REQUIRED ACTION - Would you output the lines from the one containing "gehört zu den meistgestellten Fragen" through the final line of the entries, exactly and with pictures omitted?
TASK MATERIAL section start
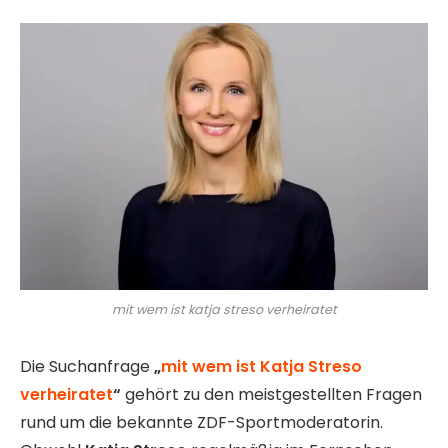
mit wem ist katja streso verheiratet
Die Suchanfrage
„
mit wem ist Katja Streso
verheiratet
“
gehört zu den meistgestellten Fragen
rund um die bekannte ZDF-Sportmoderatorin.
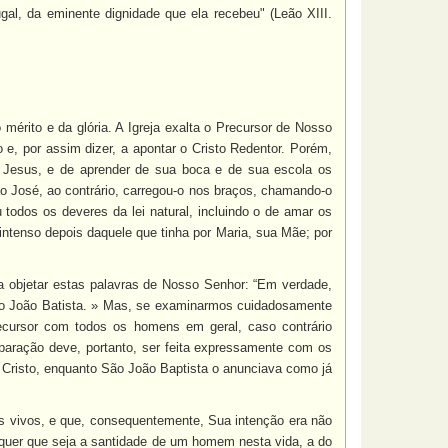
gal, da eminente dignidade que ela recebeu" (Leão XIII.
mérito e da glória. A Igreja exalta o Precursor de Nosso
 e, por assim dizer, a apontar o Cristo Redentor. Porém,
m Jesus, e de aprender de sua boca e de sua escola os
ão José, ao contrário, carregou-o nos braços, chamando-o
odos os deveres da lei natural, incluindo o de amar os
tenso depois daquele que tinha por Maria, sua Mãe; por
a objetar estas palavras de Nosso Senhor: “Em verdade,
São João Batista. » Mas, se examinarmos cuidadosamente
ecursor com todos os homens em geral, caso contrário
paração deve, portanto, ser feita expressamente com os
Cristo, enquanto São João Baptista o anunciava como já
 vivos, e que, consequentemente, Sua intenção era não
alquer que seja a santidade de um homem nesta vida, a do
TASK MATERIAL section end
PROBLEM SOLUTION -
gehört zu den meistgestellten Fragen
rund um die bekannte ZDF-Sportmoderatorin.
gal, da eminente dignidade que ela recebeu" (Leão XIII.
mérito e da glória. A Igreja exalta o Precursor de Nosso
 e, por assim dizer, a apontar o Cristo Redentor. Porém,
m Jesus, e de aprender de sua boca e de sua escola os
ão José, ao contrário, carregou-o nos braços, chamando-o
odos os deveres da lei natural, incluindo o de amar os
tenso depois daquele que tinha por Maria, sua Mãe; por
a objetar estas palavras de Nosso Senhor: “Em verdade,
São João Batista. » Mas, se examinarmos cuidadosamente
ecursor com todos os homens em geral, caso contrário
paração deve, portanto, ser feita expressamente com os
Cristo, enquanto São João Baptista o anunciava como já
 vivos, e que, consequentemente, Sua intenção era não
alquer que seja a santidade de um homem nesta vida, a do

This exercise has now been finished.